Posts tagged ‘Murray Salby’

 

 

Remember the ozone hole? The hole in the atmospheric ozone layer over Antarctica that allowed dangerous solar radiation to come through to the surface of the Earth with potentially deadly effects on life there.

Starting in 1989, international agreements began to cap and then to reduce the percentage of ozone-destroying gases liberated through the use of certain refrigerants and propellants, and scientists around the world began to check on the condition of the ozone hall at the end of every Antarctic winter. This year, meteorologist Murray Salby, with Macquarie University in Sydney, Australia, announced the first signs of healing of the hole.
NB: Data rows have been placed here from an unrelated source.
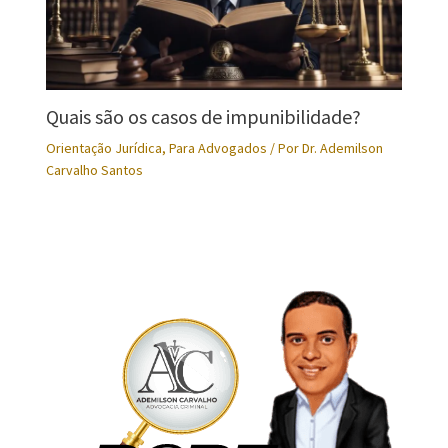
Quais são os casos de impunibilidade?
Orientação Jurídica
,
Para Advogados
/ Por
Dr. Ademilson
Carvalho Santos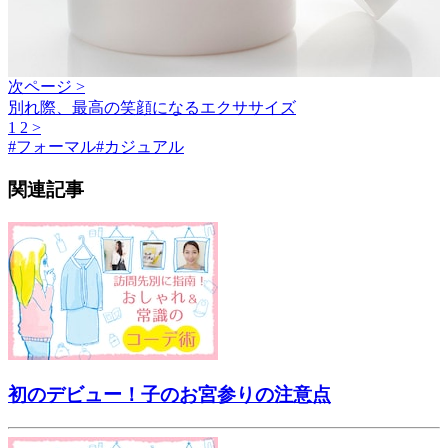
次ページ >
別れ際、最高の笑顔になるエクササイズ
1
2
>
#
フォーマル
#
カジュアル
関連記事
初のデビュー！子のお宮参りの注意点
Admittedly the changes in the ozone hole are small, and somewhat ambiguous, but they indicate that the international collaboration of many countries can in fact succeed in working together to heal an environmental crisis

Now, if we could only all get together on a program of slowing … then stopping … then reversing the flow of carbon compounds into the atmosphere, why, then we’d have some hope that our grandchildren might have a pretty decent world to live in!

 
But, Meanwhile —

The regular run of chronic bad weather news is still with us. Eastern Europe’s summer was the hottest in more than 500 years. In Russia, there were more than 55,000 deaths related to the heat wave. A quarter of the crops failed, there were vast wildfires and meteorological models suggest that somewhat less extreme heat waves will be common over the next 40 years.